The middle section deals with his and others' encounters with the visitors. Strieber has always vacillated between the extraterrestrial and the mystical in coming to terms with his experiences and he offers us no new insights here. He does, however, cover a few psychological bases such as stress-related disorders, false memory syndrome and other vagaries of perception. For this we should probably be grateful, but he soon chucks it all away with the final section, in which he tackles the wonderful world of implants.
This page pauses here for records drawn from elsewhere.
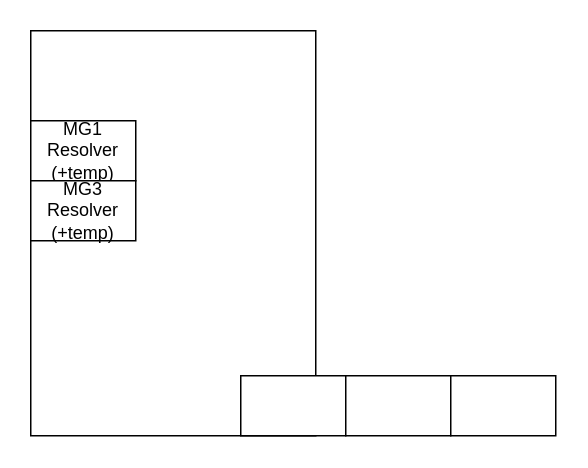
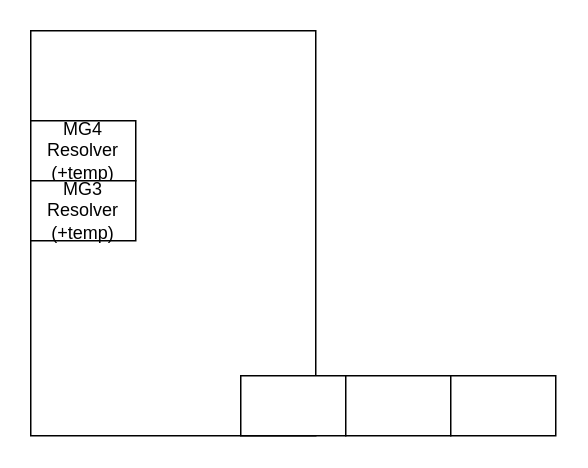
  <mxCell id="0" />
  <mxCell id="1" parent="0" />
  <mxCell id="2" value="" style="rounded=0;whiteSpace=wrap;html=1;" vertex="1" parent="1"><mxGeometry x="20" y="20" width="190" height="270" as="geometry" /></mxCell>
  <mxCell id="3" value="" style="rounded=0;whiteSpace=wrap;html=1;" vertex="1" parent="1"><mxGeometry x="20" y="80" width="70" height="40" as="geometry" /></mxCell>
- <mxCell id="4" value="MG1 Resolver (+temp)" style="text;html=1;strokeColor=none;fillColor=none;align=center;verticalAlign=middle;whiteSpace=wrap;rounded=0;" vertex="1" parent="1"><mxGeometry x="25" y="85" width="60" height="30" as="geometry" /></mxCell>
+ <mxCell id="4" value="MG4 Resolver (+temp)" style="text;html=1;strokeColor=none;fillColor=none;align=center;verticalAlign=middle;whiteSpace=wrap;rounded=0;" vertex="1" parent="1"><mxGeometry x="25" y="85" width="60" height="30" as="geometry" /></mxCell>
  <mxCell id="5" value="" style="rounded=0;whiteSpace=wrap;html=1;" vertex="1" parent="1"><mxGeometry x="160" y="250" width="70" height="40" as="geometry" /></mxCell>
  <mxCell id="6" value="MG3 Resolver (+temp)" style="rounded=0;whiteSpace=wrap;html=1;" vertex="1" parent="1"><mxGeometry x="20" y="120" width="70" height="40" as="geometry" /></mxCell>
  <mxCell id="7" value="" style="rounded=0;whiteSpace=wrap;html=1;" vertex="1" parent="1"><mxGeometry x="230" y="250" width="70" height="40" as="geometry" /></mxCell>
  <mxCell id="8" value="" style="rounded=0;whiteSpace=wrap;html=1;" vertex="1" parent="1"><mxGeometry x="300" y="250" width="70" height="40" as="geometry" /></mxCell>
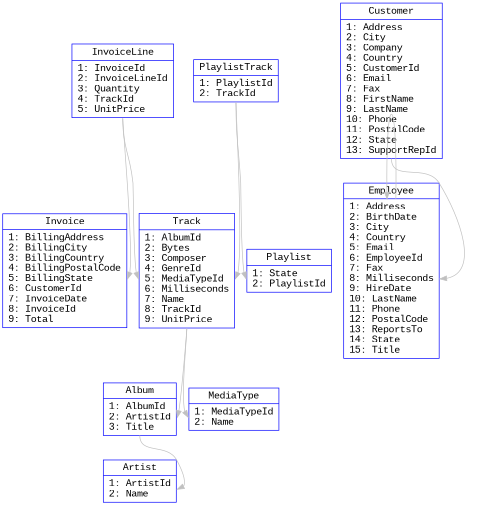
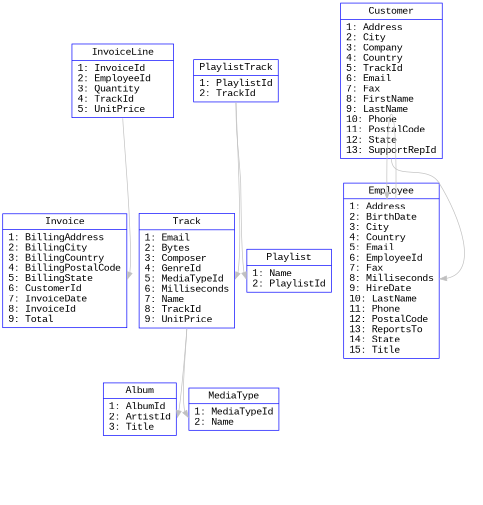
  digraph {
    fontname="Liberation Mono"
    rankdir=TB
    node [color=blue fontname="Liberation Mono" shape=record]
    edge [color=grey fontname="Liberation Mono" headport=port2 tailport=port2]
    n1 [label="{<port1> Album|<port2> 1: AlbumId\l2: ArtistId\l3: Title\l}"]
-   n2 [label="{<port1> Artist|<port2> 1: ArtistId\l2: Name\l}"]
-   n3 [label="{<port1> Customer|<port2> 1: Address\l2: City\l3: Company\l4: Country\l5: CustomerId\l6: Email\l7: Fax\l8: FirstName\l9: LastName\l10: Phone\l11: PostalCode\l12: State\l13: SupportRepId\l}"]
+   n3 [label="{<port1> Customer|<port2> 1: Address\l2: City\l3: Company\l4: Country\l5: TrackId\l6: Email\l7: Fax\l8: FirstName\l9: LastName\l10: Phone\l11: PostalCode\l12: State\l13: SupportRepId\l}"]
    n4 [label="{<port1> Employee|<port2> 1: Address\l2: BirthDate\l3: City\l4: Country\l5: Email\l6: EmployeeId\l7: Fax\l8: Milliseconds\l9: HireDate\l10: LastName\l11: Phone\l12: PostalCode\l13: ReportsTo\l14: State\l15: Title\l}"]
    n5 [label="{<port1> Invoice|<port2> 1: BillingAddress\l2: BillingCity\l3: BillingCountry\l4: BillingPostalCode\l5: BillingState\l6: CustomerId\l7: InvoiceDate\l8: InvoiceId\l9: Total\l}"]
-   n6 [label="{<port1> InvoiceLine|<port2> 1: InvoiceId\l2: InvoiceLineId\l3: Quantity\l4: TrackId\l5: UnitPrice\l}"]
-   n7 [label="{<port1> Track|<port2> 1: AlbumId\l2: Bytes\l3: Composer\l4: GenreId\l5: MediaTypeId\l6: Milliseconds\l7: Name\l8: TrackId\l9: UnitPrice\l}"]
+   n6 [label="{<port1> InvoiceLine|<port2> 1: InvoiceId\l2: EmployeeId\l3: Quantity\l4: TrackId\l5: UnitPrice\l}"]
+   n7 [label="{<port1> Track|<port2> 1: Email\l2: Bytes\l3: Composer\l4: GenreId\l5: MediaTypeId\l6: Milliseconds\l7: Name\l8: TrackId\l9: UnitPrice\l}"]
    n8 [label="{<port1> MediaType|<port2> 1: MediaTypeId\l2: Name\l}"]
-   n9 [label="{<port1> Playlist|<port2> 1: State\l2: PlaylistId\l}"]
+   n9 [label="{<port1> Playlist|<port2> 1: Name\l2: PlaylistId\l}"]
    n10 [label="{<port1> PlaylistTrack|<port2> 1: PlaylistId\l2: TrackId\l}"]
-   n1 -> n2
    n3 -> n4
    n4 -> n4
    n6 -> n5
-   n6 -> n7
    n7 -> n1
    n7 -> n8
    n10 -> n7
    n10 -> n9
  }
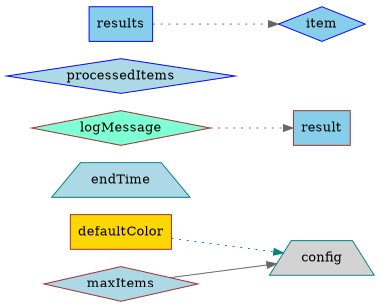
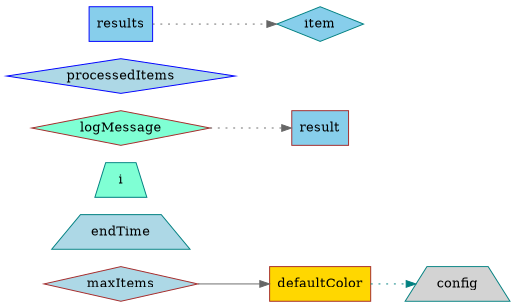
  digraph {
    rankdir=LR
    node [color=brown fillcolor=lightblue shape=diamond style=filled]
    edge [color=gray40 style=dotted]
    defaultColor [fillcolor=gold shape=box]
    config [color=teal fillcolor=lightgrey shape=trapezium]
    endTime [color=teal shape=trapezium]
+   i [color=teal fillcolor=aquamarine shape=trapezium]
    logMessage [fillcolor=aquamarine]
    result [fillcolor=skyblue shape=box]
    maxItems
    processedItems [color=blue]
    results [color=blue fillcolor=skyblue shape=box]
-   item [color=blue fillcolor=skyblue]
+   item [color=teal fillcolor=skyblue]
    defaultColor -> config [color=teal]
    logMessage -> result
-   maxItems -> config [style=solid]
+   maxItems -> defaultColor [style=solid]
    results -> item
  }
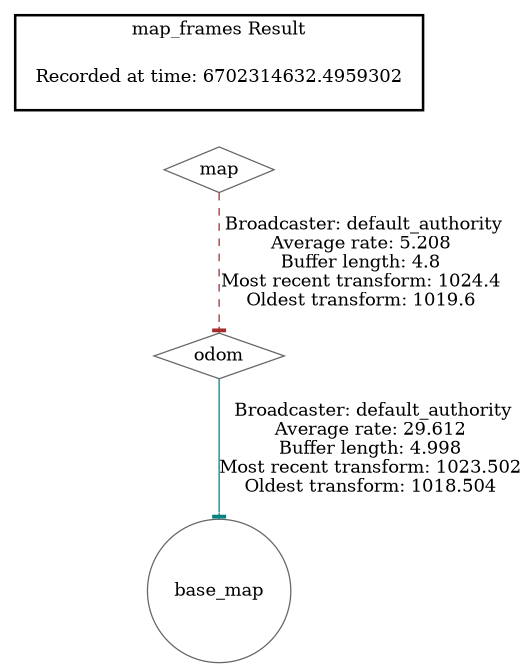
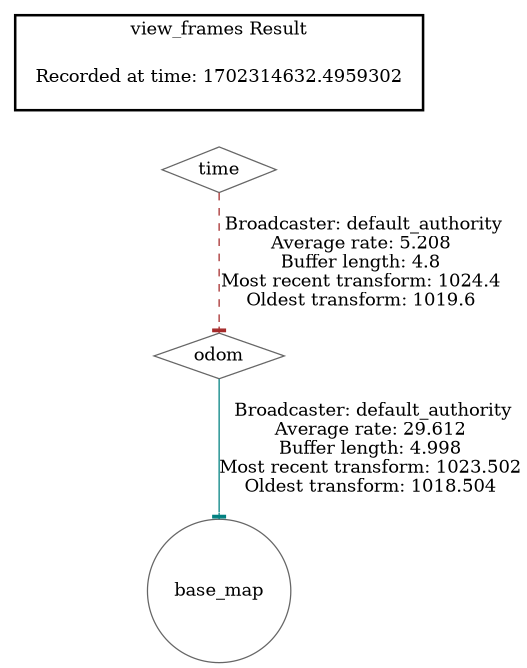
  digraph {
    node [color=gray40 shape=diamond]
    edge [arrowhead=tee]
-   "Recorded at time: 1702314632.4959302" [color=black shape=plaintext label="Recorded at time: 6702314632.4959302"]
-   map
+   "Recorded at time: 1702314632.4959302" [color=black shape=plaintext]
+   map [label=time]
    n3 [label=base_map shape=circle]
    odom
    subgraph cluster_1 {
      color=black
-     label="map_frames Result"
+     label="view_frames Result"
      style=bold
      "Recorded at time: 1702314632.4959302"
    }
    "Recorded at time: 1702314632.4959302" -> map [style=invis arrowhead=""]
    map -> odom [color=brown label=" Broadcaster: default_authority\nAverage rate: 5.208\nBuffer length: 4.8\nMost recent transform: 1024.4\nOldest transform: 1019.6\n" style=dashed]
    odom -> n3 [color=teal label=" Broadcaster: default_authority\nAverage rate: 29.612\nBuffer length: 4.998\nMost recent transform: 1023.502\nOldest transform: 1018.504\n" style=solid]
  }
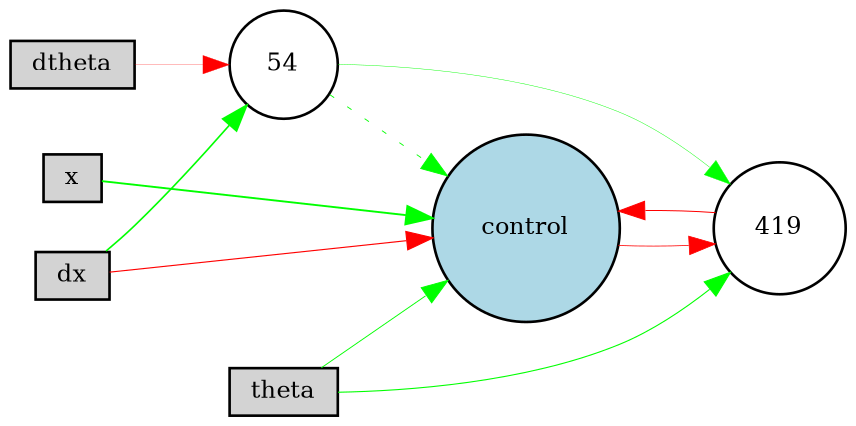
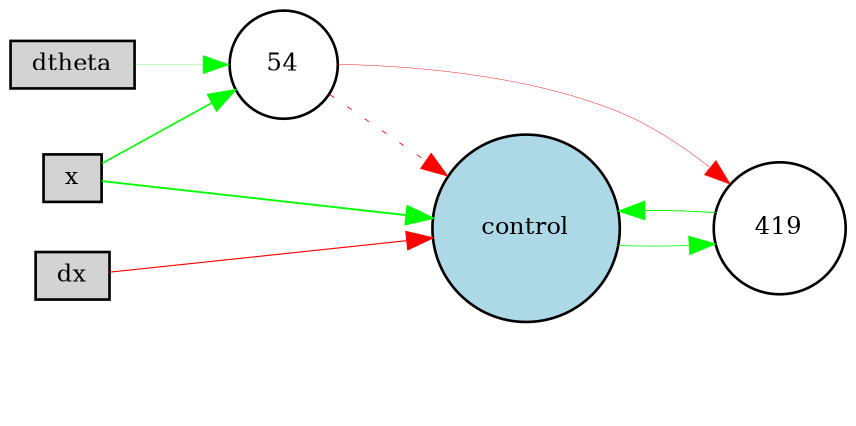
  digraph {
    rankdir=LR
    node [fillcolor=lightgray fontsize=9 shape=box style=filled]
    edge [color=green style=solid]
    x [height=0.2 width=0.2]
    n2 [fillcolor=white height=0.2 label=54 shape=circle width=0.2]
    control [fillcolor=lightblue height=0.2 shape=circle width=0.2]
    n4 [fillcolor=white height=0.2 label=419 shape=circle width=0.2]
    dx [height=0.2 width=0.2]
-   theta [height=0.2 width=0.2]
    dtheta [height=0.2 width=0.2]
-   dx -> n2 [penwidth=0.6183297825333164]
+   x -> n2 [penwidth=0.6183297825333164]
    x -> control [penwidth=0.7139284486038983]
-   n2 -> control [penwidth=0.3355816216349199 style=dotted]
-   n2 -> n4 [penwidth=0.16528286126676284]
-   control -> n4 [color=red penwidth=0.2972812368256855]
-   n4 -> control [color=red penwidth=0.38033879823201666]
+   n2 -> control [color=red penwidth=0.3355816216349199 style=dotted]
+   n2 -> n4 [color=red penwidth=0.16528286126676284]
+   control -> n4 [penwidth=0.2972812368256855]
+   n4 -> control [penwidth=0.38033879823201666]
    dx -> control [color=red penwidth=0.42936382602991563]
-   theta -> control [penwidth=0.3469877700175368]
-   theta -> n4 [penwidth=0.4119898455451725]
-   dtheta -> n2 [color=red penwidth=0.11207008368473032]
+   dtheta -> n2 [penwidth=0.11207008368473032]
  }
Thanks to the work of Kevin McClure and others, the findings of Roger Leir, Derrel Sims et al, have been shown to be, at best, an irrelevant sidetrack to the larger abduction puzzle, at worst a cynical pack of lies. Strieber appears to be equally unimpressed, even when considering his own suspected implant, but he refuses to give up hope. By way of a climax he refers us to a sliver of silicon found in a man's leg, which he claims is truly not of this earth. It would certainly be interesting to hear whether its constituent elements - 99.3% silicon, 0.02% potassium, 0.27% calcium, 0.03% iron (the other 0.38% are traces "too small to be identified without destructive testing of the object") - are as remarkable as Strieber maintains. We're then treated to a quick overview of the CIA's implant experiments in projects such as MKUltra (see Magonia 58), and the usual questions about government mind control. This is still an interesting and inadequately explored area of investigation, but Strieber offers us nothing new.

Finally in an appendix we're treated to an interview with Monsignor Corrado Balducci of the Vatican by "cultural anthropologist-" and purveyor of Billy Meier videos, Michael Hessemann. Sample dialogue: "Q: ...How would the Church react if contact with extraterrestrials were made? A: If such a contact were to occur, it would confirm the truth that extraterrestrials exist." Balducci is well-known in Italy for his outspoken comments about demons and aliens. His appearance in this book is supposed to add credibility, as if a position within the Catholic Clergy precludes you from being a dangerous nutter.

Ultimately, Strieber seems to be less sure of what's going on than ever before. There's an almost overbearing feeling of desperation to the book, that gradually descends into paranoia. "What if my mind was somehow being influenced from the outside?" he asks towards the end of the book. "When I read the books months after writing them, I could see a disturbing difference between what I had written and what I intended." Thank you, Whitley, that's all we needed to know. We're ready for Excommunication now.

By the time it's all over you feel like you've just endured a marathon of paranormal cable TV programming. And guess who's just produced an epic two-hour TV show based on the book's "findings" for NBC? Ever get the feeling you've been had? -- Mark Pilkington, from Magonia 66, March 1999.